TEXTO APRESENTADO —
★ ★ ★
Rossio... vale de lágrimas!


A Isabel e o Rui chegaram animados. Com um sorriso rasgado e um cumprimento caloroso, receberam uma flor. O trio havia-se juntado de novo. Estava, agora, a admirar a paisagem acabado que era de chegar de um repasto apressado por ali perto. Do cimo de um espaço aberto do Palácio Burnay (ISCSP). Com vista para o Tejo. A Torre de Belém(*) por perto.

Torre de Belém


Ponte sobre o Tejo
Padrão dos Descobrimentos

O Padrão dos Descobrimentos(**). Mais ao longe a Ponte sobre o Tejo, hoje Ponte 25 de Abril, mas que já fora Ponte Salazar(***). 
É curioso, na capital perde-se aquele encanto misterioso do fascínio criado pela fantasia, inerente ao facto de não se estar em contacto directo com as coisas. A realidade é menos colorida. Em qualquer esquina poderá surgir a oportunidade de se esbarrar com personagens que, existindo apenas no nosso imaginário, de repente se materializam. É como o desvanecer de um mito...
★ ★ ★
LISTA DE DADOS —
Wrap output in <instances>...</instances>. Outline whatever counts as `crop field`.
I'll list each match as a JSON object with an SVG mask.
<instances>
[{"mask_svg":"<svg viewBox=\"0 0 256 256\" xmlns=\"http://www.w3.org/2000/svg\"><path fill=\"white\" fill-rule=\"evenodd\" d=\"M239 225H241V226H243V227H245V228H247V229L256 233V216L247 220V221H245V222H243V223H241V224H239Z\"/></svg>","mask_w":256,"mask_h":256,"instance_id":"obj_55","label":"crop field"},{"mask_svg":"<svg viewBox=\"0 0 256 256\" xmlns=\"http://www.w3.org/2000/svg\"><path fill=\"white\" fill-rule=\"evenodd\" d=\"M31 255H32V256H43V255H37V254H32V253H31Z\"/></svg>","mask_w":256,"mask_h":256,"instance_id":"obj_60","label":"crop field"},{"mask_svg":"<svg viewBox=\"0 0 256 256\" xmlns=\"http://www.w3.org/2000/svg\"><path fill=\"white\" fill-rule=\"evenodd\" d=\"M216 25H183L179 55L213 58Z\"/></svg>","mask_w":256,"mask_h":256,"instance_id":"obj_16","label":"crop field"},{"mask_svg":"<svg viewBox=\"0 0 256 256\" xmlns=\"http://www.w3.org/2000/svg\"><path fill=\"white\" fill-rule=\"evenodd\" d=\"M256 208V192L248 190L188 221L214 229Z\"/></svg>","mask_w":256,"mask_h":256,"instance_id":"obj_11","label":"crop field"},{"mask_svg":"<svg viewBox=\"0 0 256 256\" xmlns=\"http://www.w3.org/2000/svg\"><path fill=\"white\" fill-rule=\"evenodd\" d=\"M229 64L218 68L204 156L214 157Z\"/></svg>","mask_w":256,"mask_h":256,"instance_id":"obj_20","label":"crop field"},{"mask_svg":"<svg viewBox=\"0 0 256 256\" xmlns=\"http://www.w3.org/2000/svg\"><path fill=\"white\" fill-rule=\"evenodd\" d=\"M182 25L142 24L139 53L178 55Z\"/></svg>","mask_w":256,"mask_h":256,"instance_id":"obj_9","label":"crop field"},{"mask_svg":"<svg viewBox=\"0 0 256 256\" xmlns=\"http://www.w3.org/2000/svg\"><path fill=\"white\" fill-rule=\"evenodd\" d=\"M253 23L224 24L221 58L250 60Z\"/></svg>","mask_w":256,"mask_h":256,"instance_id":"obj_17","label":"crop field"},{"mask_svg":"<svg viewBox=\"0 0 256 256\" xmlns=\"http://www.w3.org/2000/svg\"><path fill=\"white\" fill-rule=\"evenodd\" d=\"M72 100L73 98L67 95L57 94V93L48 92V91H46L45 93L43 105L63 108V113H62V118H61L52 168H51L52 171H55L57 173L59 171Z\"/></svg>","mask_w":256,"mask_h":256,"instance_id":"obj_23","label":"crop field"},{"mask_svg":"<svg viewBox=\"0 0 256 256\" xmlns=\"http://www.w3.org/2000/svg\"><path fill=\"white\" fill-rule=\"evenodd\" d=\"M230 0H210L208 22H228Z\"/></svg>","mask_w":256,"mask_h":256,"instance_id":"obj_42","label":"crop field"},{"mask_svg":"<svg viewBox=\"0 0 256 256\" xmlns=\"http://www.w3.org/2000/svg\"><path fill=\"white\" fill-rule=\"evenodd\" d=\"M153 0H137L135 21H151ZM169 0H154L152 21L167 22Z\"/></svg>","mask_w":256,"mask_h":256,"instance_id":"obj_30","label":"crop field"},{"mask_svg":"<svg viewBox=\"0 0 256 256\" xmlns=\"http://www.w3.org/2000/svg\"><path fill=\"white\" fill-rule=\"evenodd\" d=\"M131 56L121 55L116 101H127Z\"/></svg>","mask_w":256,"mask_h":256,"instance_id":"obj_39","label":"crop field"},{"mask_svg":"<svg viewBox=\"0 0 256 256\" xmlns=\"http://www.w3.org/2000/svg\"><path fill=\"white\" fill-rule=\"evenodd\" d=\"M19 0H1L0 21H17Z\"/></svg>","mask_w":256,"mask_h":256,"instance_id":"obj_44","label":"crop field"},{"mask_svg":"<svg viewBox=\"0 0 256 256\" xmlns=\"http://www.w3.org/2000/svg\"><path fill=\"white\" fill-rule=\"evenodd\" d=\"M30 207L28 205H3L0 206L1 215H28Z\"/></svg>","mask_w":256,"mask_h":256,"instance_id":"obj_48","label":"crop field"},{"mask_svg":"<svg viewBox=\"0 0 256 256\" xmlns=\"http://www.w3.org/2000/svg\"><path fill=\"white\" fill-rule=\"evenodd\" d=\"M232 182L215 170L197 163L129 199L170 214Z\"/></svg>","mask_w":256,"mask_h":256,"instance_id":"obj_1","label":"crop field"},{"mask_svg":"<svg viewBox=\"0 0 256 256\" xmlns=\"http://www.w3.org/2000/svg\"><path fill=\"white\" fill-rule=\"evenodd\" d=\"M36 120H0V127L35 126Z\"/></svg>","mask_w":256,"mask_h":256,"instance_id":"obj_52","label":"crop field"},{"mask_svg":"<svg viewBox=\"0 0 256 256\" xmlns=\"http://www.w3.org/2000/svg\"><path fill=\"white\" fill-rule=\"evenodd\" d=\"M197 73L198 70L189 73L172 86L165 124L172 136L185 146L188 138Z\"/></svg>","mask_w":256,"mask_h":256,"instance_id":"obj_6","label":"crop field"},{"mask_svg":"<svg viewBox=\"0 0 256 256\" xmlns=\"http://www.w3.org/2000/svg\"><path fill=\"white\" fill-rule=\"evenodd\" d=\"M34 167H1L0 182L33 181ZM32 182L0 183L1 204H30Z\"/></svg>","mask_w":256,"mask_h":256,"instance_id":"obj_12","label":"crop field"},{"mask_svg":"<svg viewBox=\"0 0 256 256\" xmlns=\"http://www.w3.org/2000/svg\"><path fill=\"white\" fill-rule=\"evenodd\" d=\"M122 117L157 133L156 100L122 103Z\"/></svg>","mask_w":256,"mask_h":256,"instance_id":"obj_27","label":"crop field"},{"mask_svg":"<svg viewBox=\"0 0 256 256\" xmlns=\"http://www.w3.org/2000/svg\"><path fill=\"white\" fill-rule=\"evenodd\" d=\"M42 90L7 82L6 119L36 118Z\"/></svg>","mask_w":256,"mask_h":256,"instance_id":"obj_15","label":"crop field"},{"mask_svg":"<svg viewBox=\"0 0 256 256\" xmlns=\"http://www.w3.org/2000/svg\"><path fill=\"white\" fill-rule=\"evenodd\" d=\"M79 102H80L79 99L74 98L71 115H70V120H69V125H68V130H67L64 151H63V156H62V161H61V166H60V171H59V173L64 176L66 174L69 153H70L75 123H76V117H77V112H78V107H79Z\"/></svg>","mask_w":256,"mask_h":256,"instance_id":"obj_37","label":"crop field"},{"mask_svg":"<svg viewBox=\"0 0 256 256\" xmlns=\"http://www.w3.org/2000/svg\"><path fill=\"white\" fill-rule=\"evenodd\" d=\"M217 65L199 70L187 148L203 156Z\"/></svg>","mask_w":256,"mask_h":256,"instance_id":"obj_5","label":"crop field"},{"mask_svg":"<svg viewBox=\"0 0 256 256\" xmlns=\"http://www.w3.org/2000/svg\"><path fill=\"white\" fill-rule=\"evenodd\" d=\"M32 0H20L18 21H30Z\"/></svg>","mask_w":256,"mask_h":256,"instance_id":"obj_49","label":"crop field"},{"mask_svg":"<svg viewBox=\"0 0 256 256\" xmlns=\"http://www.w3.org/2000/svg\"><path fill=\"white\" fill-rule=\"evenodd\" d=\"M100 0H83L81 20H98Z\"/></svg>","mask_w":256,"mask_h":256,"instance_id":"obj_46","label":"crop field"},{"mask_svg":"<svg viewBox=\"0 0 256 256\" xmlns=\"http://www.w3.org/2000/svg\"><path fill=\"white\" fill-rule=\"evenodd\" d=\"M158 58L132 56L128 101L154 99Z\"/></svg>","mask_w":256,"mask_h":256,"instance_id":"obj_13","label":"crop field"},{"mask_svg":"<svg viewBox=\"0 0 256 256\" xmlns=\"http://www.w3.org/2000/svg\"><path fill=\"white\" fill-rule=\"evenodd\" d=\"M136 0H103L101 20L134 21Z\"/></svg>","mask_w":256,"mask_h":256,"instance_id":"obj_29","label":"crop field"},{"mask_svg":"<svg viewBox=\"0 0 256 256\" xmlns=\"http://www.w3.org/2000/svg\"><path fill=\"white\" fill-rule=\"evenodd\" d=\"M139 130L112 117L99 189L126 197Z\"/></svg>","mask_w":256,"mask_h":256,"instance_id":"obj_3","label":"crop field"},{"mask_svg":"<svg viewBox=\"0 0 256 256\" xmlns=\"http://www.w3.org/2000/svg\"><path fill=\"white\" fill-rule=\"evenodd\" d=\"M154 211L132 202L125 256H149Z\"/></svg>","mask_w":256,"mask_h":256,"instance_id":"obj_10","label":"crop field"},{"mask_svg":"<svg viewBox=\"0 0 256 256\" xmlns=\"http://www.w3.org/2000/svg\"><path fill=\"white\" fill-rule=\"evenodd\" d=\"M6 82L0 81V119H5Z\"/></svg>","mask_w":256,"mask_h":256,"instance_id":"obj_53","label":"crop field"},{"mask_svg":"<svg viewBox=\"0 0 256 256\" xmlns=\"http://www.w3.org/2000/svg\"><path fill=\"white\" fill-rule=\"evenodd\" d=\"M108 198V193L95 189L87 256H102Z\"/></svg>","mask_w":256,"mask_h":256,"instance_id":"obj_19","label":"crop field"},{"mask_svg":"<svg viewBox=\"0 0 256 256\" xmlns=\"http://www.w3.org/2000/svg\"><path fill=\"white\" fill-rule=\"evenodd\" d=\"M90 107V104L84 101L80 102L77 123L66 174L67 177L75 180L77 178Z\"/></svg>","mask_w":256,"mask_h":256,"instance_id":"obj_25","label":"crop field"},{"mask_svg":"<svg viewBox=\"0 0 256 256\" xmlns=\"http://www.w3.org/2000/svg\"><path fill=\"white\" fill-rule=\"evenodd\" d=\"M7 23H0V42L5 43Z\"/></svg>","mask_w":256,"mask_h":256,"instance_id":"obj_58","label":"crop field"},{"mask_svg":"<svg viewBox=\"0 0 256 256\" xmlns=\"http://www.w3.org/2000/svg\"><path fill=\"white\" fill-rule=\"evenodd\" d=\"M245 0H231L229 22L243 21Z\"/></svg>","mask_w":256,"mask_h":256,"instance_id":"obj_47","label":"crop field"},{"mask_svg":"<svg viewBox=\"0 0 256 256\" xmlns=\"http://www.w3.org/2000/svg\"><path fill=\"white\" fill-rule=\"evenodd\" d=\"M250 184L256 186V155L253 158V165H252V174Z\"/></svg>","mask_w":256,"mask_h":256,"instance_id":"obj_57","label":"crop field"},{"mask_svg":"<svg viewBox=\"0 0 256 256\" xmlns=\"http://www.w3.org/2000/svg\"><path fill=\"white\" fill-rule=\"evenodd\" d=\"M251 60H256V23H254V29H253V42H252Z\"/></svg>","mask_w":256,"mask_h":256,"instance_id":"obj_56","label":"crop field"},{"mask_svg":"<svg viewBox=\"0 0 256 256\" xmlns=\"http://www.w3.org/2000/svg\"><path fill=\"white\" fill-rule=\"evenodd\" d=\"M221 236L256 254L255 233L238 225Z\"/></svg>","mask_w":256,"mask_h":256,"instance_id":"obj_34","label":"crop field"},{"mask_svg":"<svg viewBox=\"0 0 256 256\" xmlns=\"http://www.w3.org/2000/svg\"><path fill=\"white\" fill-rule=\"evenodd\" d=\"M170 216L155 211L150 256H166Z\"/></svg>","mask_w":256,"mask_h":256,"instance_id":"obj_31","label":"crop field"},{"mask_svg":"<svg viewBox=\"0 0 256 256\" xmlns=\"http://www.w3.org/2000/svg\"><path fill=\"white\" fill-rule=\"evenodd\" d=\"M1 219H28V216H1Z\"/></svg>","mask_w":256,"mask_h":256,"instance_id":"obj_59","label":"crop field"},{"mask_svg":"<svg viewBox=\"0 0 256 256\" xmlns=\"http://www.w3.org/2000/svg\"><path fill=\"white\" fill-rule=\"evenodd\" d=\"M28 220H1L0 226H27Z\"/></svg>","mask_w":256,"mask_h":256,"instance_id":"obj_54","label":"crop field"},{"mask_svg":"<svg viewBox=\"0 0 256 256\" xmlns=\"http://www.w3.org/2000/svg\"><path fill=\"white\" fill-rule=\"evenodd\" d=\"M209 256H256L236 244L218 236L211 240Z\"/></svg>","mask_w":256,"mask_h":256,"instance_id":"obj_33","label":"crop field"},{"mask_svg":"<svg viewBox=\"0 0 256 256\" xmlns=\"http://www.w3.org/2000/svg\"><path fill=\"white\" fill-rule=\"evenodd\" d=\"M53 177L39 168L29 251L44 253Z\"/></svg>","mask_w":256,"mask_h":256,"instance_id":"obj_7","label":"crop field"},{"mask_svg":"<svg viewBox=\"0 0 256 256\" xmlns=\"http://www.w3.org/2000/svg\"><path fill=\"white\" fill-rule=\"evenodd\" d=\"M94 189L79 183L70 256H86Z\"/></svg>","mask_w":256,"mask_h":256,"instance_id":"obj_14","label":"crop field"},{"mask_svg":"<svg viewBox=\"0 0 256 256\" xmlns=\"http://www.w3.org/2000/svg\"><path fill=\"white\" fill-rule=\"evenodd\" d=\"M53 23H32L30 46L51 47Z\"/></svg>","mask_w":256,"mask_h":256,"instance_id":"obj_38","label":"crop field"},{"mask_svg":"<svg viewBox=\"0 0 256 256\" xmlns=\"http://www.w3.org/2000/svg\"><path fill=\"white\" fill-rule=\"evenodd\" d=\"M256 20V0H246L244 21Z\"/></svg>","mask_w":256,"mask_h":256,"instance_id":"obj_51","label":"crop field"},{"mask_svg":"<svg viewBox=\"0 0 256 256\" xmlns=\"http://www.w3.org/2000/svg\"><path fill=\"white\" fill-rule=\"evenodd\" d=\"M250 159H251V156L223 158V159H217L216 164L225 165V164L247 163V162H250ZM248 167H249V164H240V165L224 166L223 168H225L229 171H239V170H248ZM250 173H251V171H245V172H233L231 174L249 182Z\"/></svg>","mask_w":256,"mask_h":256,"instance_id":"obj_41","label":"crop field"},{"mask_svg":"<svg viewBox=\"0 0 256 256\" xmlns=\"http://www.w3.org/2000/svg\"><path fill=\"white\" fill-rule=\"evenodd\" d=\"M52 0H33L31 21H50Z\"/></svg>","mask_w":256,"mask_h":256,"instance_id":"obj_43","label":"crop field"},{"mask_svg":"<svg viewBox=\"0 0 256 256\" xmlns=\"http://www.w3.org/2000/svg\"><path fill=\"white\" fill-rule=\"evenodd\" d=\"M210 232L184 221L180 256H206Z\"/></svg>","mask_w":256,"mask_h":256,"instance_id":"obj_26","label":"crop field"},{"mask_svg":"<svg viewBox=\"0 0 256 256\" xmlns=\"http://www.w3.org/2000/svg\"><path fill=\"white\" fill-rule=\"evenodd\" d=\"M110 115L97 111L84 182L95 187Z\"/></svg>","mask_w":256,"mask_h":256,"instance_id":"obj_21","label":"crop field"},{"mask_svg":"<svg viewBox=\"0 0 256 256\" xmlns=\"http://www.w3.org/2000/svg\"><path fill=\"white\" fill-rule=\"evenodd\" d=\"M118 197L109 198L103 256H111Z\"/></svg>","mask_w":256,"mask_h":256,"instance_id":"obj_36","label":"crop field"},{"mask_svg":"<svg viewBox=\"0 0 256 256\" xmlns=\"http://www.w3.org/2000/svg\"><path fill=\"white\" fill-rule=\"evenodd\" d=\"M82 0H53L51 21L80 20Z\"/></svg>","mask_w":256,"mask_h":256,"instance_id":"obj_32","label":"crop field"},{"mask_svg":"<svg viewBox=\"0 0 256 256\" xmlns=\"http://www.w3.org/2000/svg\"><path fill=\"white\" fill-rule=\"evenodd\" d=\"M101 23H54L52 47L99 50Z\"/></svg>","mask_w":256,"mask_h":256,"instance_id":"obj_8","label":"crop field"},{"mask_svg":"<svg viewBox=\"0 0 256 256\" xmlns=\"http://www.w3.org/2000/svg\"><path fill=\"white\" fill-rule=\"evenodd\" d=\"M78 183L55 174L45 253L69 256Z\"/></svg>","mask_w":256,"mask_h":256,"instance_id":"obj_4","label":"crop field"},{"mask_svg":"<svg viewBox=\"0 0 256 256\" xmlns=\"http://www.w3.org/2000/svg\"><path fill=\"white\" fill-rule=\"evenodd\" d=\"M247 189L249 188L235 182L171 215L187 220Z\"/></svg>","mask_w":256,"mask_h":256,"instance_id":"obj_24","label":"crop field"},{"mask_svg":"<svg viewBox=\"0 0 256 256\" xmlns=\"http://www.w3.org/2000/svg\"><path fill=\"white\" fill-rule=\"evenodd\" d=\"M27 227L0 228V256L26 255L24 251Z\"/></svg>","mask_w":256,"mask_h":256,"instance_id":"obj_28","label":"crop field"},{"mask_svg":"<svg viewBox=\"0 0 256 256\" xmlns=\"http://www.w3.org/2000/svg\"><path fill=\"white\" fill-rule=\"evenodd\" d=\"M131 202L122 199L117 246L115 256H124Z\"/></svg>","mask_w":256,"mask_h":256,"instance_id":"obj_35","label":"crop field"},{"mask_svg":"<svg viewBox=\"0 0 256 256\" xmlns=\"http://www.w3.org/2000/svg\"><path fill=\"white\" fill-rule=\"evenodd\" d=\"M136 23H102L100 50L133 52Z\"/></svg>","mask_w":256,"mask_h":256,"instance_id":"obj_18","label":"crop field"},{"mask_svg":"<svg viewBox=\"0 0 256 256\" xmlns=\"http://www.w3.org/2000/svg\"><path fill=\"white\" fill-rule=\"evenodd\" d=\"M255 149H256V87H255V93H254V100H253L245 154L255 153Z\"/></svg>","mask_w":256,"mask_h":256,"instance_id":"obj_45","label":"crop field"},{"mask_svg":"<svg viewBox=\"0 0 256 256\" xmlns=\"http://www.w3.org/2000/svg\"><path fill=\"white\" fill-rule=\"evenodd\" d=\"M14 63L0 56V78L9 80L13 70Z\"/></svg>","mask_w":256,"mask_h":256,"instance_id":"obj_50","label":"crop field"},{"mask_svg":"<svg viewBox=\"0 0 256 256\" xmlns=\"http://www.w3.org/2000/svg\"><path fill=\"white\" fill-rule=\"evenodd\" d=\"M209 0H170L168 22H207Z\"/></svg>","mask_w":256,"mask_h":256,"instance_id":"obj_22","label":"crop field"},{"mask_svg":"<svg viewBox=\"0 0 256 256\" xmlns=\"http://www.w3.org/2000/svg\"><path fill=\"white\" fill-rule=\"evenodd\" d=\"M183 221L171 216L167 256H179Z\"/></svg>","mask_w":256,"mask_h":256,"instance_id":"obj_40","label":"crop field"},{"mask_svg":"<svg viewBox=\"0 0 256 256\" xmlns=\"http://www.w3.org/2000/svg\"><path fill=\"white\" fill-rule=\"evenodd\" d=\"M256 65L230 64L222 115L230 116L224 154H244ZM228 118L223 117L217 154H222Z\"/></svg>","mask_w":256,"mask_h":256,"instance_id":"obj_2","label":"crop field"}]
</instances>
★ ★ ★
FAÇA O SEGUINTE — Copie fielmente um trecho do texto apresentado. Comece nas palavras que contêm "A Isabel e o" e pare depois de "Belém(*) por perto.".

RESULTADO DA TAREFA —
A Isabel e o Rui chegaram animados. Com um sorriso rasgado e um cumprimento caloroso, receberam uma flor. O trio havia-se juntado de novo. Estava, agora, a admirar a paisagem acabado que era de chegar de um repasto apressado por ali perto. Do cimo de um espaço aberto do Palácio Burnay (ISCSP). Com vista para o Tejo. A Torre de Belém(*) por perto.